Encarnando o brutamontes com intenções nobres já vivido por Russell Crowe e Aaron Eckhart em outras adaptações dos trabalhos de Ellroy (Los Angeles – Cidade Proibida e A Dália Negra, respectivamente), Keanu Reeves é, como o Bud White de Crowe, um capanga de luxo do capitão Wander: acreditando cegamente na Lei, ele se deixa manipular por seu superior por acreditar na velha máxima de que os fins justificam os meios e, com isso, afunda-se cada vez mais na violência que ele mesmo ajuda a criar. Infelizmente, porém, Reeves alcança resultados apenas adequados neste complexo papel: embora seu rosto surja endurecido pela idade e sua circunspecção habitual seja mais do que adequada para Ludlow, o tumulto emocional do personagem jamais encontra vazão em seu rosto sempre congelado – e a decisão de mostrá-lo sempre bebendo parece ter sido uma tentativa desesperada de Ayer para contornar a inexpressividade do ator, o que torna tudo pior, já que Reeves também não consegue simular embriaguez.
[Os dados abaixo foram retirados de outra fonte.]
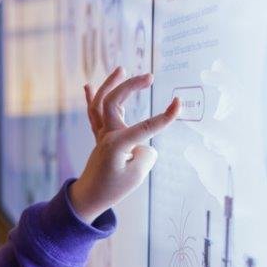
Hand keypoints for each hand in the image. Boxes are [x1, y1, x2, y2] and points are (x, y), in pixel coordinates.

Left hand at [70, 69, 180, 222]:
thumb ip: (145, 154)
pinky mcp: (100, 138)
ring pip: (101, 103)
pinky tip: (88, 85)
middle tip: (150, 77)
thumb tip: (143, 144)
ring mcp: (101, 135)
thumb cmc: (113, 189)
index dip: (164, 116)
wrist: (89, 197)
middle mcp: (107, 136)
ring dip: (110, 84)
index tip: (178, 104)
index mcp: (117, 145)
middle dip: (131, 85)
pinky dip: (91, 98)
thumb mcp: (138, 175)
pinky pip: (94, 114)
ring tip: (121, 69)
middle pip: (114, 102)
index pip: (145, 127)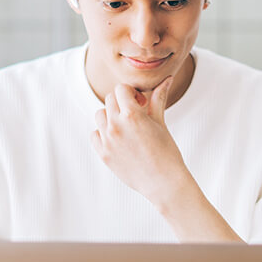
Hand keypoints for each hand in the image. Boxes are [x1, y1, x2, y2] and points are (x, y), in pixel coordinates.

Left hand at [90, 76, 189, 206]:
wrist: (163, 182)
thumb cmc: (166, 152)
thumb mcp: (161, 122)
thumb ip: (158, 98)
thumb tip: (166, 78)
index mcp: (132, 115)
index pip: (120, 89)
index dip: (130, 93)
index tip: (140, 103)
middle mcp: (116, 125)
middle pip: (109, 100)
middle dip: (121, 103)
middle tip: (135, 115)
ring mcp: (107, 140)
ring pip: (99, 115)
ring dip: (110, 116)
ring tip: (125, 127)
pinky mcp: (102, 153)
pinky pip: (94, 134)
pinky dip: (103, 133)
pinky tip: (118, 139)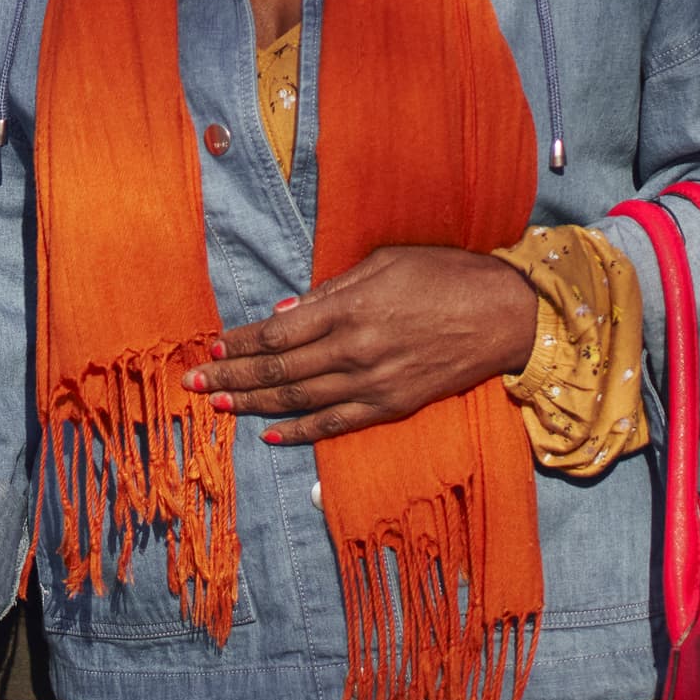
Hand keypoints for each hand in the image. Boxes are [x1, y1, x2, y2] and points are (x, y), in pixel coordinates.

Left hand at [196, 245, 539, 444]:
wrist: (507, 316)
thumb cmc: (445, 275)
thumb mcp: (384, 264)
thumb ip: (330, 290)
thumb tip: (283, 313)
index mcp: (349, 308)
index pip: (277, 334)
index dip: (240, 343)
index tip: (212, 348)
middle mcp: (355, 349)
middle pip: (279, 369)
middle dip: (232, 376)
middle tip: (192, 384)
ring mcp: (374, 382)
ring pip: (300, 400)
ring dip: (254, 404)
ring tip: (217, 406)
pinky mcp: (394, 405)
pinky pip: (338, 423)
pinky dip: (301, 431)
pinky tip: (271, 435)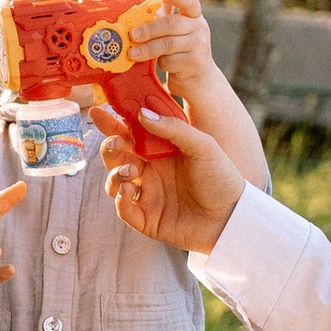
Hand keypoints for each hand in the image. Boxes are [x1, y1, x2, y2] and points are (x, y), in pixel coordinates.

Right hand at [94, 98, 245, 254]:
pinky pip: (123, 209)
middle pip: (117, 157)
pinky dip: (120, 200)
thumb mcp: (203, 146)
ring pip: (114, 182)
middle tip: (117, 143)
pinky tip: (129, 191)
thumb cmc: (222, 178)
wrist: (232, 217)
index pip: (130, 134)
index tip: (97, 111)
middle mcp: (151, 171)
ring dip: (114, 174)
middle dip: (110, 148)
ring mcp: (148, 195)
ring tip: (130, 172)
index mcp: (161, 151)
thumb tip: (143, 114)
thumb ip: (174, 129)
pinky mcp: (147, 219)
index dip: (112, 123)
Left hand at [124, 0, 211, 102]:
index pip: (189, 2)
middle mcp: (200, 28)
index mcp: (194, 15)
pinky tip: (158, 63)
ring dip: (147, 48)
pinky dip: (160, 62)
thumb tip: (137, 9)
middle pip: (172, 24)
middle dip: (149, 29)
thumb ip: (161, 18)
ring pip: (169, 44)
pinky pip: (170, 61)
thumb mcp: (175, 31)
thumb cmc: (180, 49)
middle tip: (132, 34)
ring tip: (132, 53)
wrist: (198, 78)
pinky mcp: (194, 64)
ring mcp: (199, 46)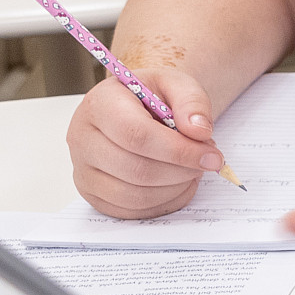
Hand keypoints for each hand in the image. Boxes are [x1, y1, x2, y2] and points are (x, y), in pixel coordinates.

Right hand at [65, 62, 227, 217]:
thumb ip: (192, 102)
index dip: (179, 150)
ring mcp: (84, 170)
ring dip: (175, 189)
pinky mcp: (93, 194)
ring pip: (133, 196)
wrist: (134, 108)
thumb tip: (199, 132)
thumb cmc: (152, 96)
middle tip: (207, 163)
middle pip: (135, 170)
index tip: (212, 156)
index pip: (136, 135)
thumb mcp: (176, 83)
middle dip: (181, 171)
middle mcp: (82, 139)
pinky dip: (164, 203)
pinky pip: (131, 211)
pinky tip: (179, 184)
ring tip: (192, 170)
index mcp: (100, 105)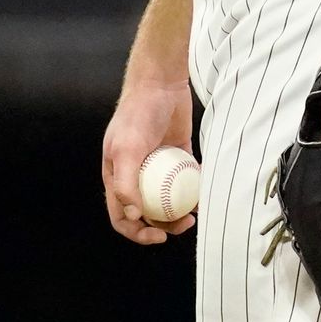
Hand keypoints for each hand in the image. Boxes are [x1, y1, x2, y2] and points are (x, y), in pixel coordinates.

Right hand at [102, 79, 196, 244]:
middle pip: (147, 214)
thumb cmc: (137, 115)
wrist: (160, 85)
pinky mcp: (177, 157)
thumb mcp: (126, 149)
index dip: (136, 233)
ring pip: (167, 202)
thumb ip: (125, 183)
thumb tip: (133, 216)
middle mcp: (135, 176)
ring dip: (179, 213)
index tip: (158, 236)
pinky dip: (194, 192)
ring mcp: (157, 168)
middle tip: (184, 223)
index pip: (121, 216)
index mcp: (116, 177)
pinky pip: (185, 182)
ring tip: (194, 213)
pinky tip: (204, 195)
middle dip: (164, 226)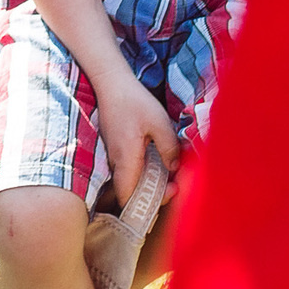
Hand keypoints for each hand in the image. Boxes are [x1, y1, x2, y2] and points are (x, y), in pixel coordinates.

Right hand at [94, 75, 180, 204]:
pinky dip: (143, 173)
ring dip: (149, 184)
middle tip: (176, 186)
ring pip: (129, 181)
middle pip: (130, 192)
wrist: (111, 83)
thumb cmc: (134, 101)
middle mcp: (116, 161)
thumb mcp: (159, 122)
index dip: (146, 204)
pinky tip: (158, 162)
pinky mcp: (115, 148)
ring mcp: (113, 155)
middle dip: (154, 196)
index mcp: (126, 158)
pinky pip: (128, 169)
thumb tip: (175, 169)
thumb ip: (169, 148)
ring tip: (171, 176)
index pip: (127, 196)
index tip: (171, 191)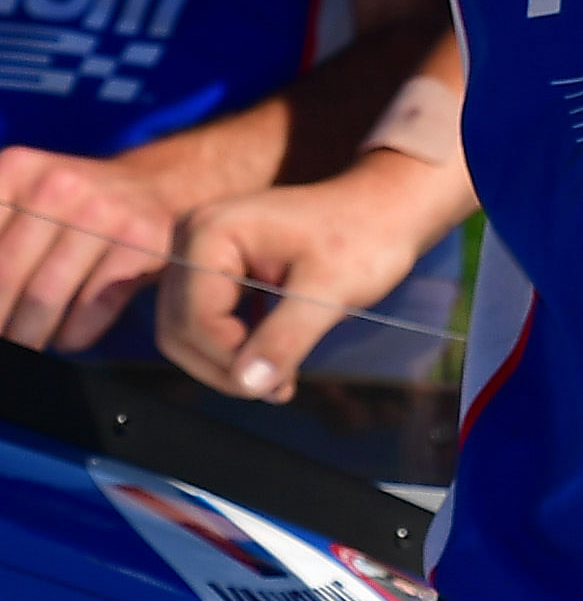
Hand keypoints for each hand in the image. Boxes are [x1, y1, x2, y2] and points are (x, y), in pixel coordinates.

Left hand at [0, 143, 169, 352]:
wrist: (156, 185)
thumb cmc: (75, 205)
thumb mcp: (24, 197)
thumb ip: (0, 235)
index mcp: (17, 169)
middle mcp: (58, 184)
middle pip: (7, 272)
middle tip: (1, 338)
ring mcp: (104, 211)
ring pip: (46, 294)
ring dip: (29, 334)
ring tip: (26, 344)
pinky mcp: (140, 241)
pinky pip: (92, 304)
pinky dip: (73, 333)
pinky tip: (66, 337)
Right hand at [160, 152, 469, 398]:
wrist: (384, 210)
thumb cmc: (366, 237)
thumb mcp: (332, 290)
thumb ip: (287, 337)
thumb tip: (249, 384)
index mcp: (211, 233)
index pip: (196, 318)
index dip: (230, 359)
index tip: (278, 384)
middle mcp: (192, 239)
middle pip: (180, 328)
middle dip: (225, 367)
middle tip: (278, 390)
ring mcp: (199, 253)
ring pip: (188, 330)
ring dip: (228, 363)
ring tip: (280, 382)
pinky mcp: (215, 269)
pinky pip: (206, 320)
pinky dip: (235, 347)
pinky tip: (275, 366)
Para piorar, há uma cena crucial que se passa num banheiro e durante a qual Ludlow recebe informações importantes de um possível aliado, reagindo de maneira tão neutra que não conseguimos perceber se está sendo cínico ou autêntico no que diz, o que faz um mundo de diferença, já que somos impedidos de perceber se ele se dá conta ou não da manipulação à qual está sendo submetido.

 

Enquanto isso, Forest Whitaker encarna o capitão Wander com sua competência habitual, embora acabe se entregando ao exagero em sua última cena, que, por esta razão, torna-se menos impactante do que o ideal. Por outro lado, Hugh Laurie surge tão discreto como o capitão Biggs que o personagem jamais se torna uma ameaça real para seus desafetos, ao passo que Jay Mohr, habitualmente associado a papéis mais cômicos, limita-se a mascar chicletes em todas as suas cenas. Já o elenco feminino pouco pode fazer, assumindo apenas o papel de “consciência” dos brutalizados homens que dominam aquele universo.

 

Pecando por alguns diálogos particularmente ruins (“Eu fiz a autópsia de sua mulher.” destaca-se neste sentido) e por determinadas cenas que abusam das convenções (como o instante terrivelmente artificial, num carro em movimento, em que os “culpados” contam todo o seu plano), Os Reis da Rua traz Tom Ludlow como um capitão Nascimento neo-noir, que acredita que a violência policial pode ser justificada desde que os agentes da Lei não se entreguem à corrupção, o que não deixa de ser curioso. Mas a boa surpresa é perceber que, mesmo flertando com um final razoavelmente feliz, o filme de Ayer não trai seu universo cínico, alcançando um equilíbrio que torna seu desfecho satisfatório, mas – e aí está a diferença - jamais esperançoso.